A thorough clinical assessment, with appropriate assessment for risk factors and intervention at stage A, is critical in preventing left ventricular remodeling and heart failure. These risk factors include hypertension, hyperlipidemia, atherosclerosis, diabetes mellitus, valvular disease, obesity, physical inactivity, excessive alcohol intake, poor diet, and smoking.
Hypertension is especially important in African Americans and requires vigorous screening and aggressive treatment. Antihypertensive drugs should be prescribed early, with a lower threshold for escalating therapy with combinations of drugs, as most patients require more than one.

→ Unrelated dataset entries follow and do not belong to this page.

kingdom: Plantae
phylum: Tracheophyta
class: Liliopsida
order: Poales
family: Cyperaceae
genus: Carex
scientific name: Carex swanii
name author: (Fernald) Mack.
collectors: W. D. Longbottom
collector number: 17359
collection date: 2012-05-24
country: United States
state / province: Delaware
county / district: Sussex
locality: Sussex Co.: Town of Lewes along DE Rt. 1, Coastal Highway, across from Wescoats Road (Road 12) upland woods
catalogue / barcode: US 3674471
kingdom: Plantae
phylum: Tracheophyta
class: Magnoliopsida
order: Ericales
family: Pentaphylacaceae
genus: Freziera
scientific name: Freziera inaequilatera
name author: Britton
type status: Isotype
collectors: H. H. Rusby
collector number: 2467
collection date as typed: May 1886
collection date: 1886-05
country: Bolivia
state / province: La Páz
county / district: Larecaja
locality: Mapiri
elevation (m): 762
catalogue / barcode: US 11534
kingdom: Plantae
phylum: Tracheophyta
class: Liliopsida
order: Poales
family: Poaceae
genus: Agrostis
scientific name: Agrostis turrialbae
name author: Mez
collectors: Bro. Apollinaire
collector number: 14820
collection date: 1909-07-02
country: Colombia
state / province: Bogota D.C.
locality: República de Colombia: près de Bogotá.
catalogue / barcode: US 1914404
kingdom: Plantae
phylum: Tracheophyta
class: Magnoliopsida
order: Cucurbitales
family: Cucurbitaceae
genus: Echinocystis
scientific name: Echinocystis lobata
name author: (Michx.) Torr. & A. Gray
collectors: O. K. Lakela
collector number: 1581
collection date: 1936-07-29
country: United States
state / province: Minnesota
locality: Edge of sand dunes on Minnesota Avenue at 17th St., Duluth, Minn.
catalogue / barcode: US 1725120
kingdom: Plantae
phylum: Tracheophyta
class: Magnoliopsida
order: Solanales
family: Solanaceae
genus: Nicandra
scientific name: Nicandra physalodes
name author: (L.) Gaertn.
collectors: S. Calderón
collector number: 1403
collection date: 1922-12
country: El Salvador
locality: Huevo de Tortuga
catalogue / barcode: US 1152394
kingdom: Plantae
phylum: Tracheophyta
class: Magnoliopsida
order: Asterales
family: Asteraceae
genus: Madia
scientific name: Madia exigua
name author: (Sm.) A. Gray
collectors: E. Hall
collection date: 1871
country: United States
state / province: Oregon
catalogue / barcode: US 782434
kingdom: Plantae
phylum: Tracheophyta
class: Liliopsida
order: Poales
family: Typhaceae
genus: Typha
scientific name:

There is considerable debate about the appropriate blood pressure thresholds for diagnosing hypertension and the optimal target blood pressures in African Americans. The 2014 report of the Joint National Committee recommends a similar hypertension treatment target of 140/90 mm Hg for all patients except older adults (for whom 150/90 mm Hg is acceptable), and no separate target for African Americans.42 Previous guidelines from this committee recommended thiazide-type diuretics as first-line therapy for hypertension in African Americans43; the new ones recommend thiazide-type diuretics or calcium channel blockers. However, in those with left ventricular systolic dysfunction, hypertension treatment should include drugs shown to reduce the risk of death in heart failure—ie, angiotensin-converting enzyme (ACE) inhibitors, beta-blockers, hydralazine, nitrates, and aldosterone receptor antagonists.
Salt intake should be reduced to less than 3 g per day (1,200 mg of sodium per day), which has been shown to substantially reduce rates of cardiovascular morbidity and mortality and health care costs.44 Since most Americans consume 7 to 10 g of salt per day, strict salt restriction should be encouraged as a preventive measure.
Diabetes should be screened for and treated in African Americans per current American Diabetes Association guidelines.
Dyslipidemia should also be screened for and treated per guidelines.45
Smoking cessation, moderation of alcohol intake, and avoidance of illicit drugs should be encouraged. Given that African Americans develop heart failure at a relatively early age, the level of vigilance should be high and the threshold for screening should be low.